:: WHAT THIS TASK INVOLVES ::
All lines with the word "panel" must be pulled from the entries below.
⟨
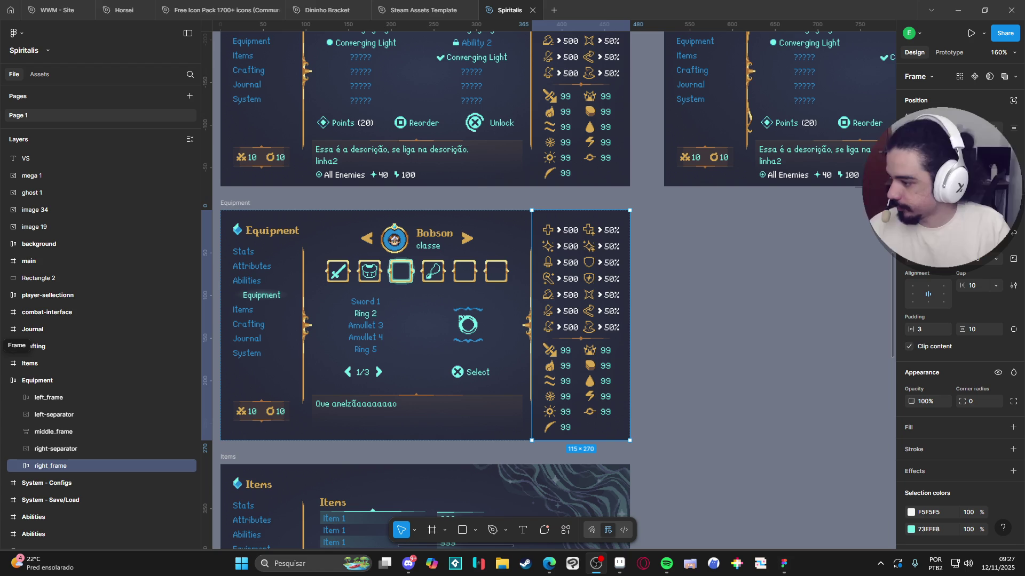
scroll(315, 312, "down", 15)
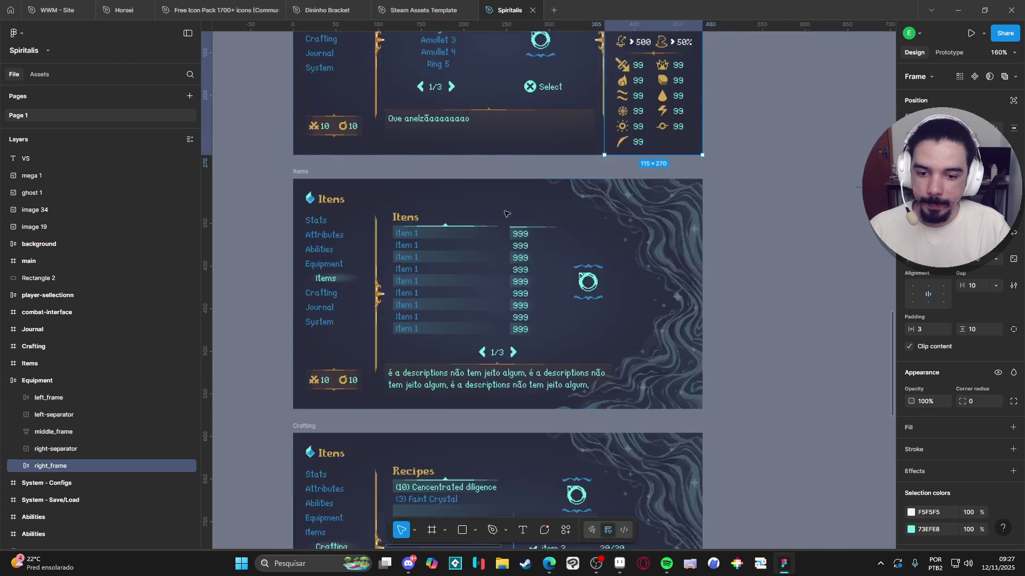
scroll(606, 309, "up", 5)
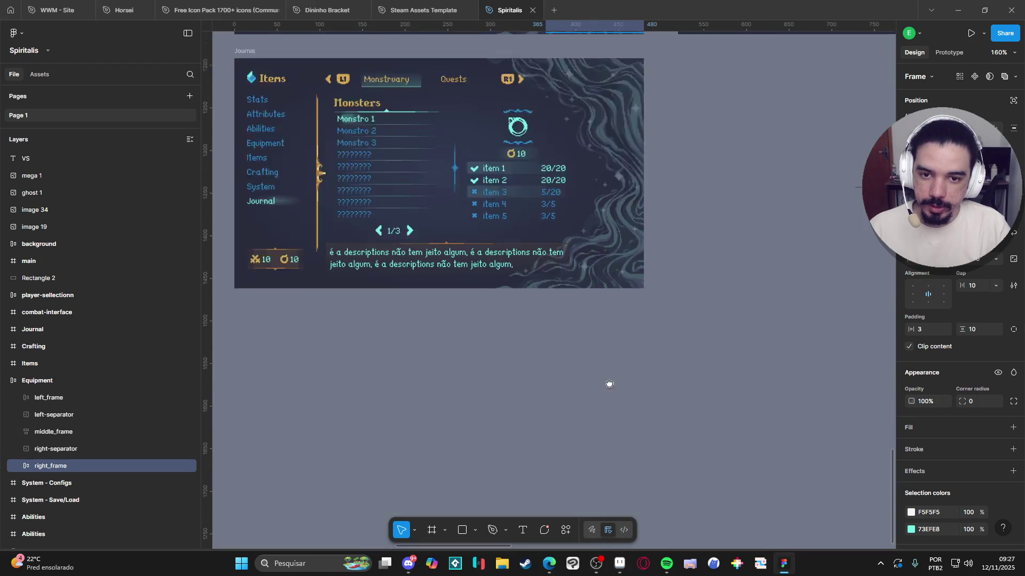
left_click(609, 278)
Step: Paste the stats panel into the Journal, hide the wavy side art, and trial-narrow the middle panel (undone)
key("ctrl+v")
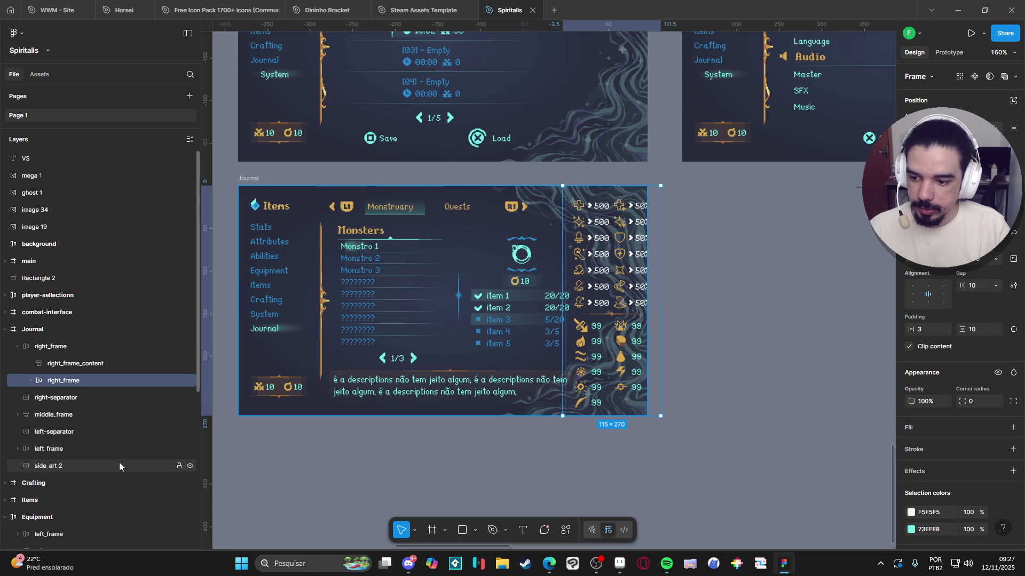
left_click(190, 466)
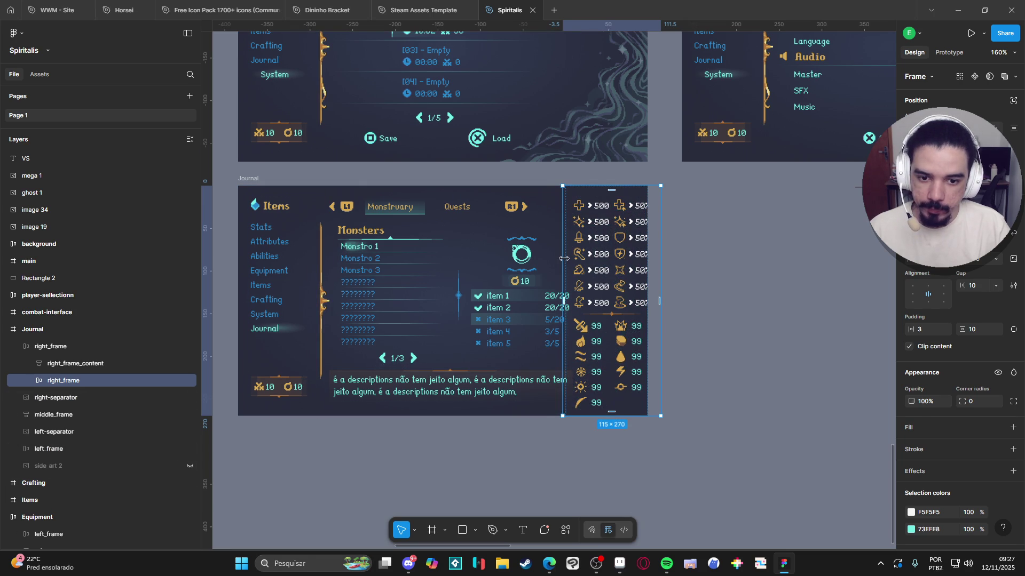
left_click(520, 315)
left_click_drag(572, 305, 541, 304)
key("ctrl+z")
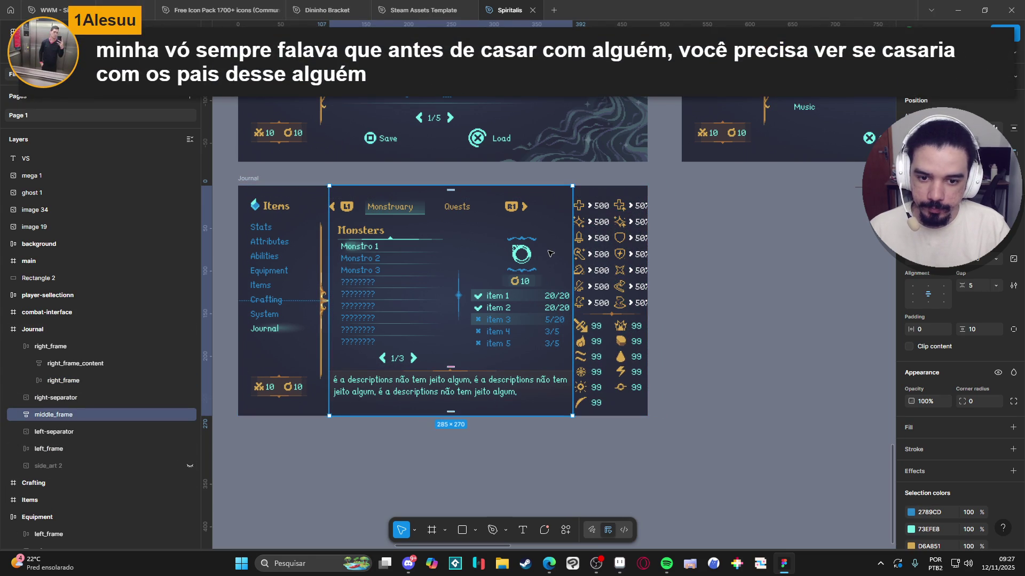
double_click(550, 252)
left_click_drag(574, 287, 570, 287)
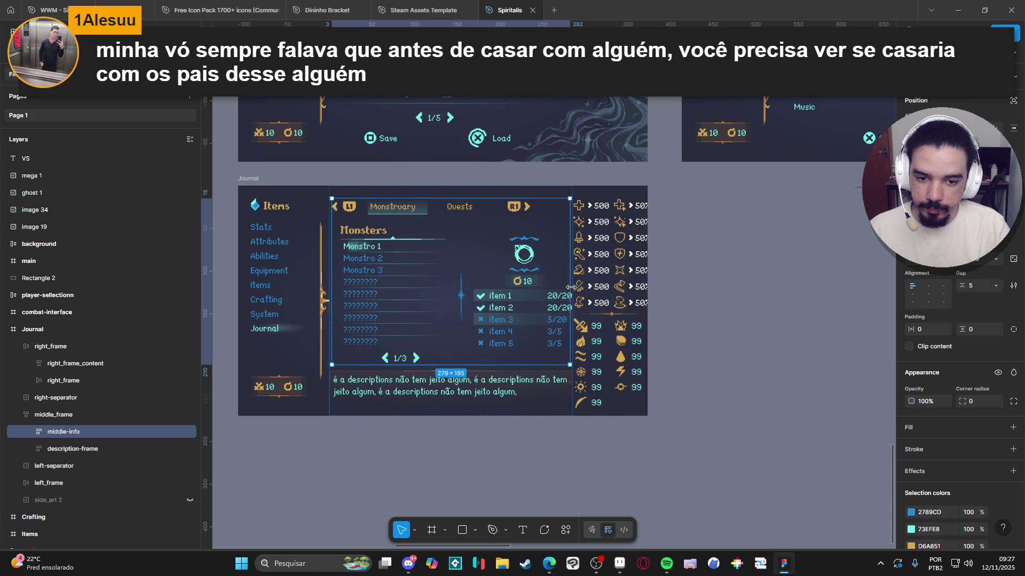
key("ctrl+z")
key("ctrl+z")
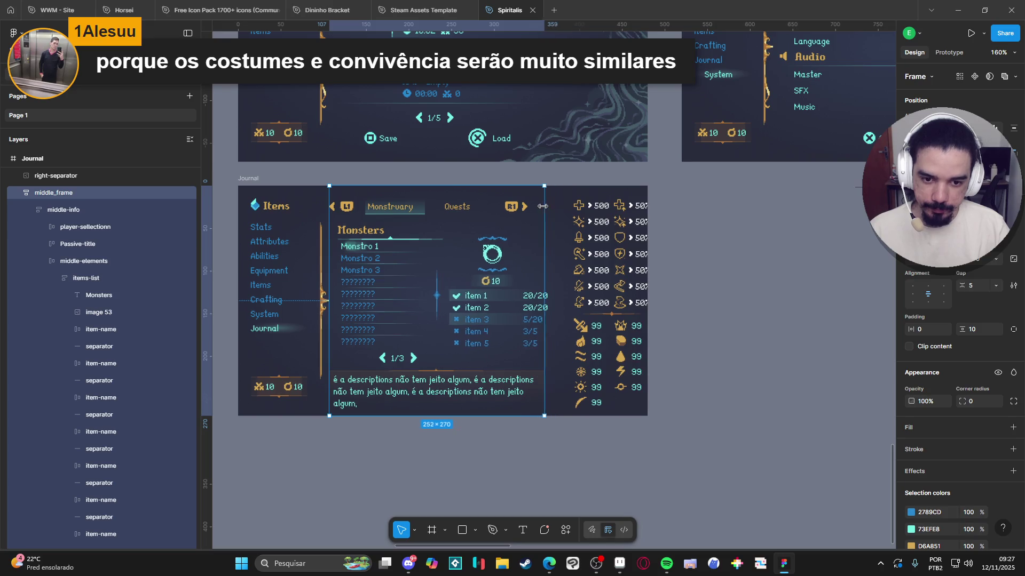
Step: Widen the Journal's stats icon panel to 117 px
left_click(600, 228)
left_click_drag(566, 301, 548, 301)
⟩
:: ANSWER BOX ::
Step: Paste the stats panel into the Journal, hide the wavy side art, and trial-narrow the middle panel (undone)
Step: Widen the Journal's stats icon panel to 117 px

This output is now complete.